[Extracted data entries]
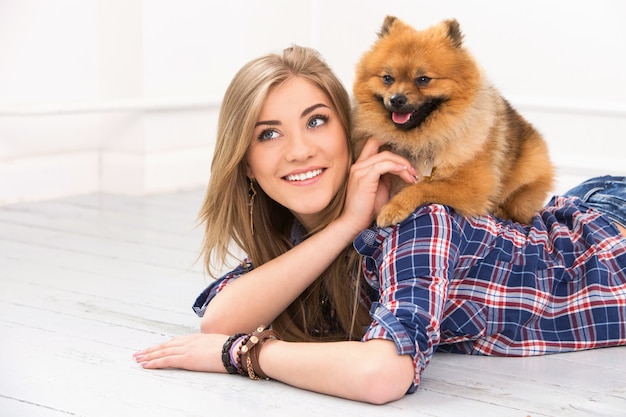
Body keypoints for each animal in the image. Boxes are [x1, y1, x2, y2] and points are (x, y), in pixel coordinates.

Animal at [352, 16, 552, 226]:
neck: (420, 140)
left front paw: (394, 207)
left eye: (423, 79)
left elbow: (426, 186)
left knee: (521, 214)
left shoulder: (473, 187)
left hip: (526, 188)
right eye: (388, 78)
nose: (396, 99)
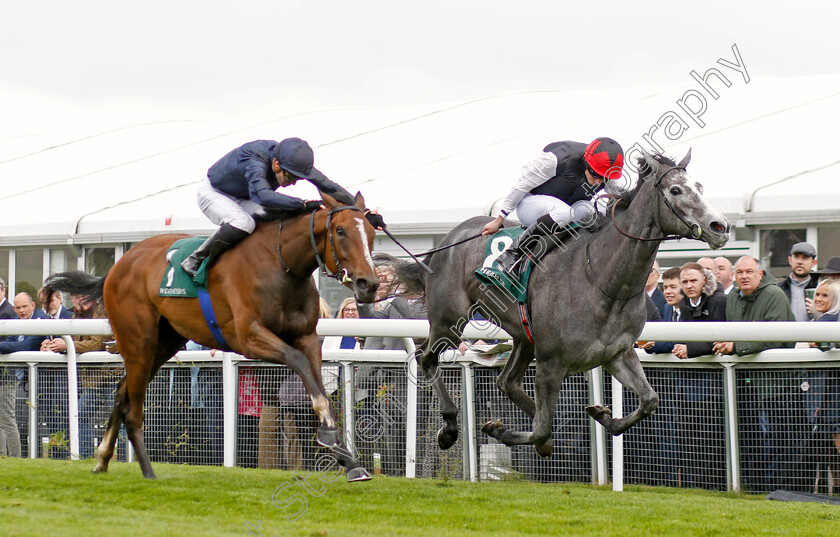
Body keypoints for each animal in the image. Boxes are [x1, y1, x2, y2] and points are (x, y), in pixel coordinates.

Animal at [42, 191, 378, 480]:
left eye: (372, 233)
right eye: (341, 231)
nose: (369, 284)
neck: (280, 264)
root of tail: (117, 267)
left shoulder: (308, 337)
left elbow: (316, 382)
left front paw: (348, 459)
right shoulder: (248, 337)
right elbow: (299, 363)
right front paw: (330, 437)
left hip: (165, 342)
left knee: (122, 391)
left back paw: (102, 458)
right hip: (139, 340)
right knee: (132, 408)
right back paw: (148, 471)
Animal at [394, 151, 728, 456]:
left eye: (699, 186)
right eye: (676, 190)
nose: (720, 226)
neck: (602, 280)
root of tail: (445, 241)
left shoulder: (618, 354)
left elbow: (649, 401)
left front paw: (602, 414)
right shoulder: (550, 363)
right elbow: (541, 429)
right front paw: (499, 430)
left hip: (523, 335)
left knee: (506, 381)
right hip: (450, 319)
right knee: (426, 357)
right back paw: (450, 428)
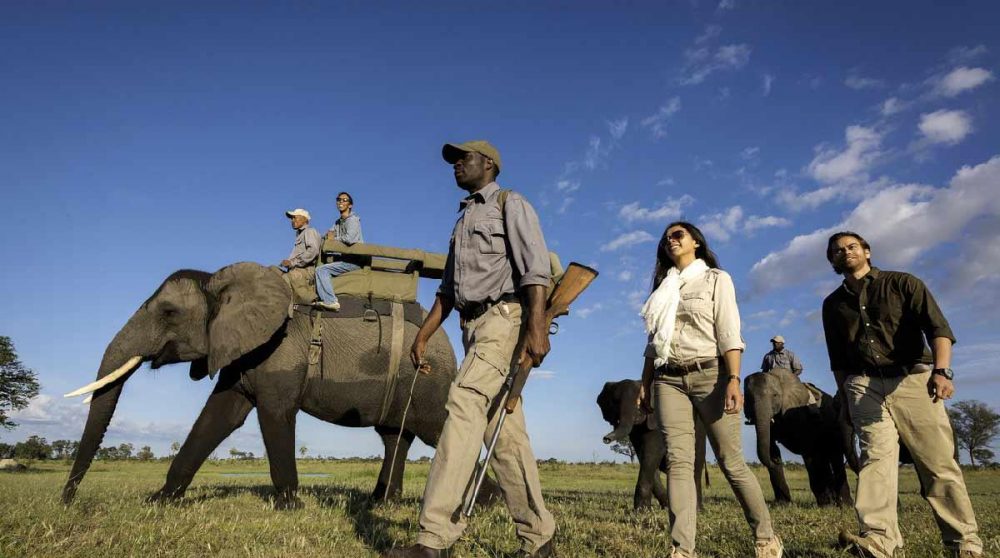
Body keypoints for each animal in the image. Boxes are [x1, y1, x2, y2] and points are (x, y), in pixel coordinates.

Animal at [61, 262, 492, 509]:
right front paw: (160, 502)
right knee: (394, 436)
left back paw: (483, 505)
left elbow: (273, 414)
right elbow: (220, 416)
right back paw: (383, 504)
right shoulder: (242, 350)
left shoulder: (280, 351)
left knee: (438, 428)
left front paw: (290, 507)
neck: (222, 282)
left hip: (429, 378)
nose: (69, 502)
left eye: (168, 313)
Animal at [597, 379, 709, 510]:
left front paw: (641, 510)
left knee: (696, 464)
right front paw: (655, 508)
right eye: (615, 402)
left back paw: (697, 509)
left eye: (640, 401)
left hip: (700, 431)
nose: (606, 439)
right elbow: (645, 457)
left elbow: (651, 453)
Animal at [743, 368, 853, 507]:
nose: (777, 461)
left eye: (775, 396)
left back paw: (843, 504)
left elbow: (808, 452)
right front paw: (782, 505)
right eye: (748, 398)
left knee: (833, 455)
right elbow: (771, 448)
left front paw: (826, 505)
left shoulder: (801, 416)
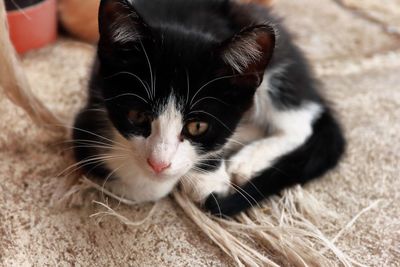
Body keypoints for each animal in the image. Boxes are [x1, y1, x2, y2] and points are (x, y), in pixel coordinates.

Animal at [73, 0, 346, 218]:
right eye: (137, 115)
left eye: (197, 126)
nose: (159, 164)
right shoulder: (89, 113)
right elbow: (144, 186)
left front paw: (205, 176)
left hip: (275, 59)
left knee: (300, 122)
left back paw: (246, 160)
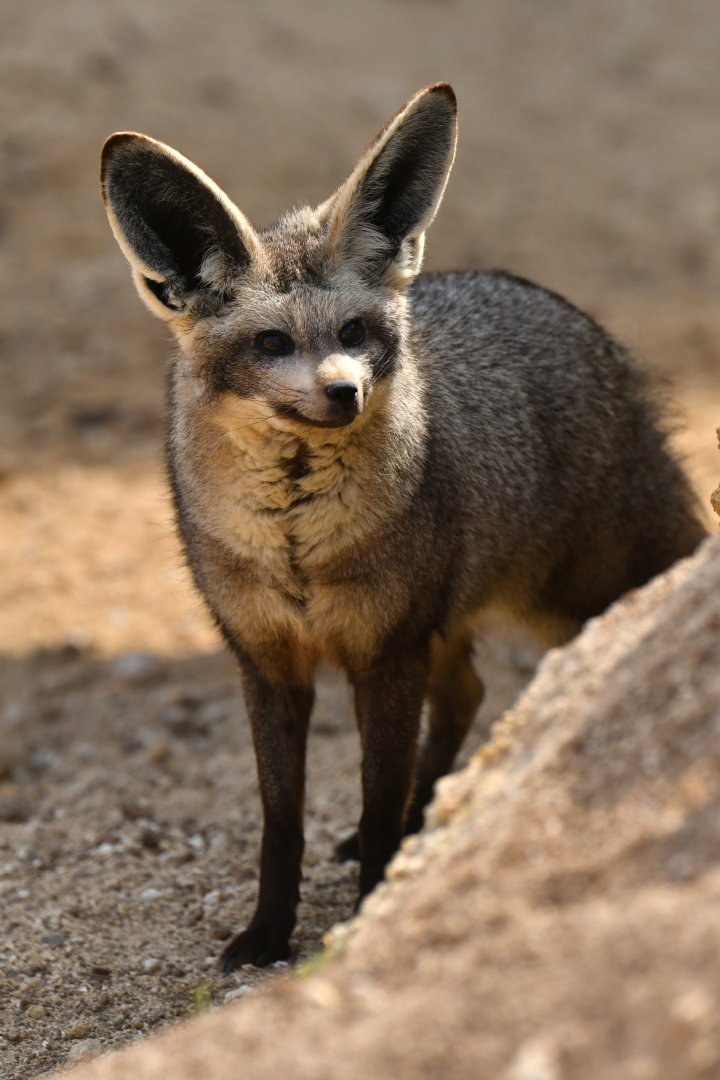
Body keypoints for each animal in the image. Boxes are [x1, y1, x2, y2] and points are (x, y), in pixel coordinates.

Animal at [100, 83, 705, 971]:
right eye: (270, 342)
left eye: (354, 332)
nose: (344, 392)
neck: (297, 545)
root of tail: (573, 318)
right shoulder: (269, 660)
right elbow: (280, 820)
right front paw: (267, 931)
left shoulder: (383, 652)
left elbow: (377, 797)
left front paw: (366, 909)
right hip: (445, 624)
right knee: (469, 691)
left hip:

- **Description of the task**
Start at the line containing "neck: (420, 140)" above and stop at the line containing "left shoulder: (308, 337)". Output those lines exactly, both included, but none of the pictures.

- **Task output**
neck: (420, 140)
left front paw: (394, 207)
left eye: (423, 79)
left elbow: (426, 186)
left knee: (521, 214)
left shoulder: (473, 187)
left hip: (526, 188)
right eye: (388, 78)
nose: (396, 99)
Body keypoints for each animal in the image. Boxes are [x1, y1, x2, y2] and points are (x, y), in pixel coordinates.

Animal at [42, 191, 378, 480]:
left eye: (372, 233)
right eye: (341, 231)
nose: (369, 284)
neck: (280, 264)
root of tail: (117, 267)
left shoulder: (308, 337)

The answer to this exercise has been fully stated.